ОТРЫВОК ДЛЯ РАЗБОРА =>
Размер шрифта
-
+

В родном углу. Как жила и чем дышала старая Москва - стр. 50

Пахарем этой единственной в Москве ржаной полосы был кто-то из слуг Макеровского, таких же молчаливых, как он сам.

Каждый же год у Макеровского косили сено на лужку и сметывали его в пахучий стог.

Помню, мы с братом так были поражены этим прудом и особенно этим ржаным полем, что так и не добрались в тот раз до белой сирени, а нырнули по Кукуеву ложу под забор.

С восточной стороны над Кукуем прямо в наш сад выходило мрачное, запущенное кирпичное здание старинной стройки, с узкими и редкими окнами высоко под крышей. В нем никто не жил. Говорили, будто до холеры (то есть до конца 1840-х годов) здесь была какая-то фабрика, а после холеры все запустело. Потом, когда мы подросли, здание оживилось, в окна вставили рамы со стеклами, и в них появились лица рабочих. В здании водворилась первая в России фабрика фотографических пластинок «Победа» капитана Занковского. Иногда из этих высоких окошек доносилась песня, негромкая и короткая, такая же тоскливая, как серое здание.

Когда в нашем саду поспевали яблоки, рабочие просили нас, детей:

– Пришли яблочков пожевать!

Они спускали из высокого окошка набивной платок. Мы увязывали в него яблоки, и приятный груз благополучно поднимался по веревке в окно.

Заброшенное мрачное здание, в котором водворилась фабрика капитана Занковского, стояло на одном конце его сада, а другой конец сада завершался старинным жилым домом, выходившим на Немецкую. В доме была круглая зала в два света, ее фасад с лепными украшениями в стиле empire так круто выдавался на улицу, что своим полукружием срезывал тротуар. В доме жил сам капитан Занковский, а внизу помещалась содержимая им закладная контора. За ростовщические проценты он был сослан в Петрозаводск, и в его доме открыта была после 1899 года бесплатная народная читальня имени А. С. Пушкина.

Дом этот был еще петровских времен: он принадлежал светлейшему князю из пирожников А. Д. Меншикову.

ИЗВЛЕЧЁННЫЕ ДАННЫЕ =>
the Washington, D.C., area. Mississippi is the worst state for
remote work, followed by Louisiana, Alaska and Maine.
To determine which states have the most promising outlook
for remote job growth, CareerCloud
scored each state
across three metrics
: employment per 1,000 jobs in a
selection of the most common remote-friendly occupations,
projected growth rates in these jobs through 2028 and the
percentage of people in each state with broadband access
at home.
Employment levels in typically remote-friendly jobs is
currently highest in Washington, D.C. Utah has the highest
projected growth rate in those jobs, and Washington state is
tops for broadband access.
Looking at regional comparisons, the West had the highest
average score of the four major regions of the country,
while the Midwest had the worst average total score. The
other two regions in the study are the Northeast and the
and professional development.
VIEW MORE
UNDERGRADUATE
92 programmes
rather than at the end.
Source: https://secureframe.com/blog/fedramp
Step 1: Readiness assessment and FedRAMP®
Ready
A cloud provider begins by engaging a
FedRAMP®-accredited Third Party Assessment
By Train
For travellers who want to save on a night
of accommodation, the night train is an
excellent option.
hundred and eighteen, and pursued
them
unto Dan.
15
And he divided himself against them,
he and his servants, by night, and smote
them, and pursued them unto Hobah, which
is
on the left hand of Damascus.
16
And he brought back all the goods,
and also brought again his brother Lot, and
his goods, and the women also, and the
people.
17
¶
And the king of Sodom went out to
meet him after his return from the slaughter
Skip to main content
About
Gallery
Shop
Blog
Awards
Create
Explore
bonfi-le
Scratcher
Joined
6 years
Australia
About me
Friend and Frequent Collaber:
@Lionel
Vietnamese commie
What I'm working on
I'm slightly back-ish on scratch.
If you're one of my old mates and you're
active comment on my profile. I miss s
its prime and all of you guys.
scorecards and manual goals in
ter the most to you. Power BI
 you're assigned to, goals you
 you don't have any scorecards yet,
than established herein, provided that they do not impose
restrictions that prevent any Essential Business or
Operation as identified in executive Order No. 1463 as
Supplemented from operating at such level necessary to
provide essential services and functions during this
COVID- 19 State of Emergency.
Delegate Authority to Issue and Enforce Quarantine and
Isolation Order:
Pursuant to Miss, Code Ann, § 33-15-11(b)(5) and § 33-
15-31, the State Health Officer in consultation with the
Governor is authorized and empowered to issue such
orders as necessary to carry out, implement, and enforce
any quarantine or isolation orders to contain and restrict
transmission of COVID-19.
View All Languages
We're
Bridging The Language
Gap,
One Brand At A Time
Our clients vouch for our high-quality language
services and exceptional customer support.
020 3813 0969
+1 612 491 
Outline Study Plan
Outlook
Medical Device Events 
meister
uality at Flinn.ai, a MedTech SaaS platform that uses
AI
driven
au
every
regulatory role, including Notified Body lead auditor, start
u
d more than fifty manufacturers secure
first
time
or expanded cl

ЧТО ТРЕБУЕТСЯ =>
Напишите продолжение отрывка о старой Москве, начиная сразу после его последней фразы. Строки никак не связаны с отрывком о старой Москве.

ИТОГ ЗАДАНИЯ =>
Нет на свете причудницы причудливей судьбы. В то самое время, когда мы посылали узелки с яблоками хмурым рабочим капитана Занковского, в его саду бегала совсем маленькая девочка, его дочь Шурочка. Четверть века спустя мы с нею стали большими друзьями, а до того, отделенные одним забором, мы с нею даже не подозревали, что росли рядом, дышали ароматом одних и тех же цветущих яблонь.

Со стороны Елоховской к нашему саду примыкал сад Матюшенковой, такой же, но по-другому тихий, как поместье Макеровского.

Дом Матюшенковой выходил на Елоховскую. Он цел и по сие время, но пристройки и надстройки до неузнаваемости изменили его вид. В мое время белый, кирпичный, с закругленными окнами, с нижним жильем на крутых сводах, с островерхой вышкой, он был похож на древнерусский терем. Предание уверяло, что дом некогда принадлежал думному дворянину Циклеру – тому самому, что был душою заговора против молодого Петра I. В этот самый дом и явился внезапно Петр на собрание заговорщиков. Достоверно ли это предание, не знаю, но правда то, что дом был XVII века.

В дни моего детства он принадлежал вдове тайного советника Александре Павловне Матюшенковой.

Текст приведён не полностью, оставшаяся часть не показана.